The airstrike on the media office building drew condemnation. But the Israeli military said it gave civilians in the building advance warning so they could evacuate in time. It also claimed the strike was necessary because Hamas, the de facto governing organization in Gaza that the U.S. has designated a terrorist group, was using the building while hiding behind its civilian tenants.

News reports quoted U.S. and Israeli officials, the AP, and the owner of the building, citing disagreements over how much evidence, or if any evidence, existed that Hamas was in the building.

AP spokesperson Lauren Easton told Snopes in an email that, "We have no indication of a Hamas presence in the building, nor were we warned of any such possible presence before the airstrike. This is something we check as best we can. We do not know what the Israeli evidence shows, and we want to know."

Gilan Erdan, the Israeli ambassador to the U.S. and U.N. said during an appearance on Israeli public radio station KAN that he didn't believe the AP knew about the Hamas presence in the building because it was secret.

Two days after the airstrike, U.S. Sen. Tom Cotton took this scenario to a new level of extreme. In a speech on the Senate floor, Cotton posed rhetorical questions implying that the AP may have actively cooperated with Hamas.

"Why is the Associated Press sharing a building with Hamas," Cotton stated. "Surely these intrepid reporters knew who their neighbors were. Did they knowingly allow themselves to be used as human shields by a U.S.-designated terrorist organization? Did the AP pull its punches and decline to report for years on Hamas's misdeeds? I submit that the AP has some uncomfortable questions to answer."

Here's a video clip of these comments:

There is no evidence the AP cooperated with Hamas in the manner suggested by Cotton, or in any other manner.

Dataset records ::
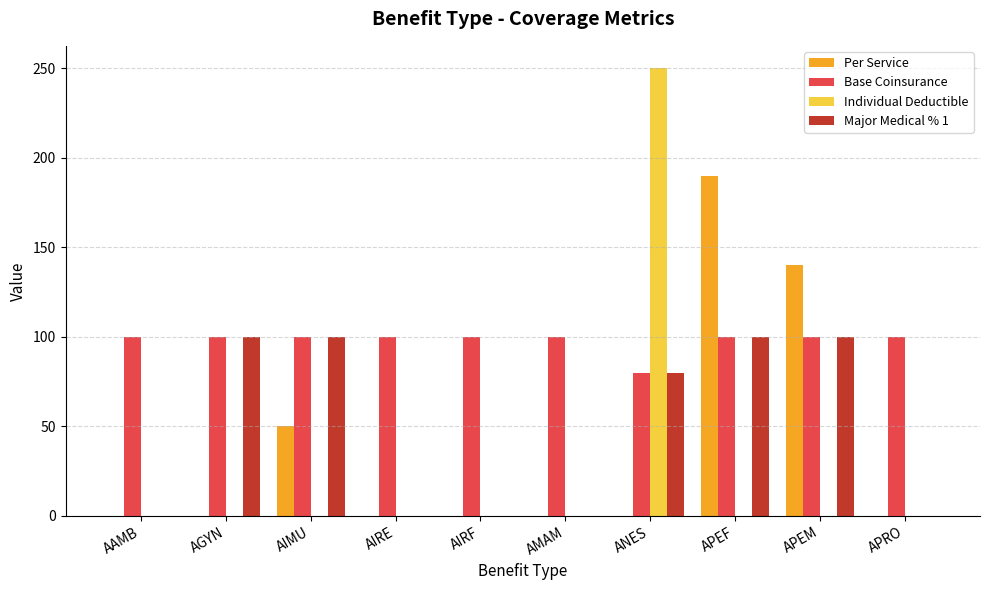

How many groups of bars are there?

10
* * *
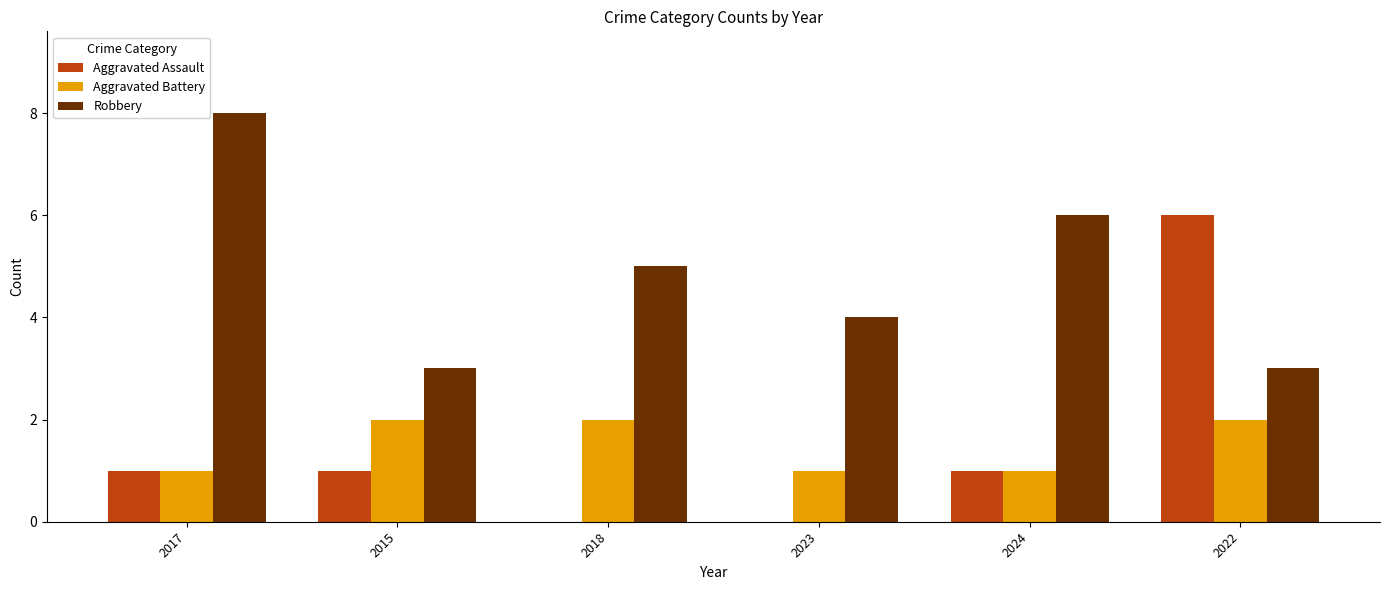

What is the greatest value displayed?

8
==
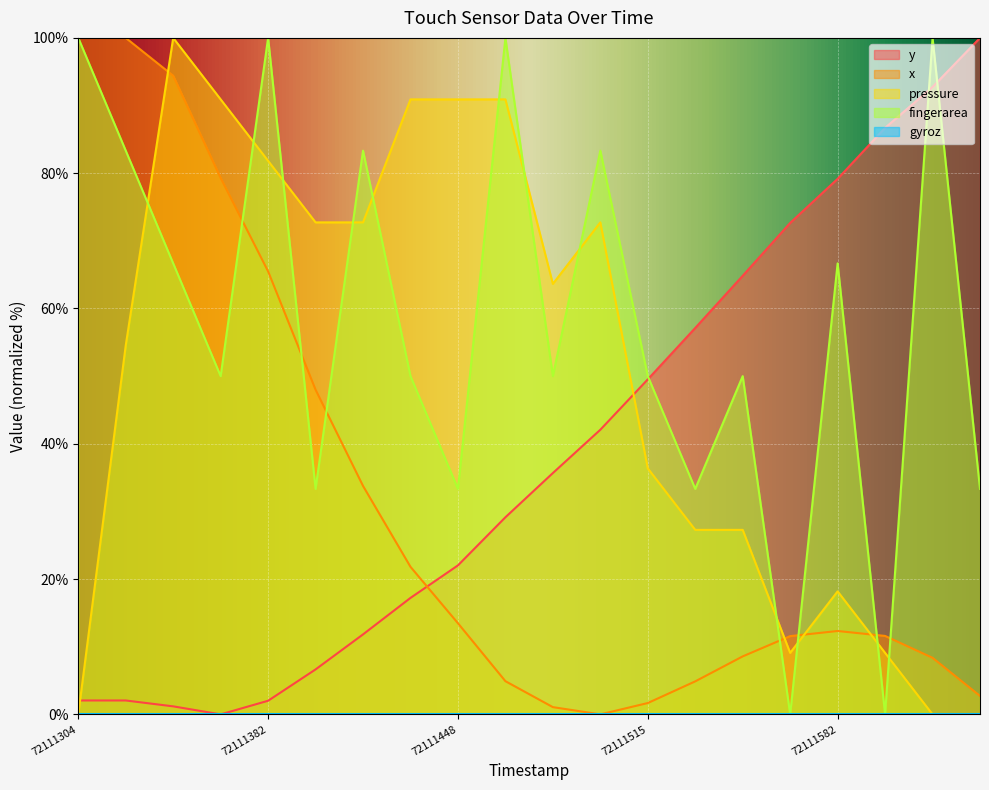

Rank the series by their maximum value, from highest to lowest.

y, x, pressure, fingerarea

To-do item A :: In the article on the airstrike on the media office building, repeat the passage from "Two days after" up to and including "any other manner.".
To-do item B :: According to the article on the airstrike on the media office building, on which radio station did Gilan Erdan say he didn't believe the AP knew about the Hamas presence?

Answer box A ::
Two days after the airstrike, U.S. Sen. Tom Cotton took this scenario to a new level of extreme. In a speech on the Senate floor, Cotton posed rhetorical questions implying that the AP may have actively cooperated with Hamas.

"Why is the Associated Press sharing a building with Hamas," Cotton stated. "Surely these intrepid reporters knew who their neighbors were. Did they knowingly allow themselves to be used as human shields by a U.S.-designated terrorist organization? Did the AP pull its punches and decline to report for years on Hamas's misdeeds? I submit that the AP has some uncomfortable questions to answer."

Here's a video clip of these comments:

There is no evidence the AP cooperated with Hamas in the manner suggested by Cotton, or in any other manner.

Answer box B :: Israeli public radio station KAN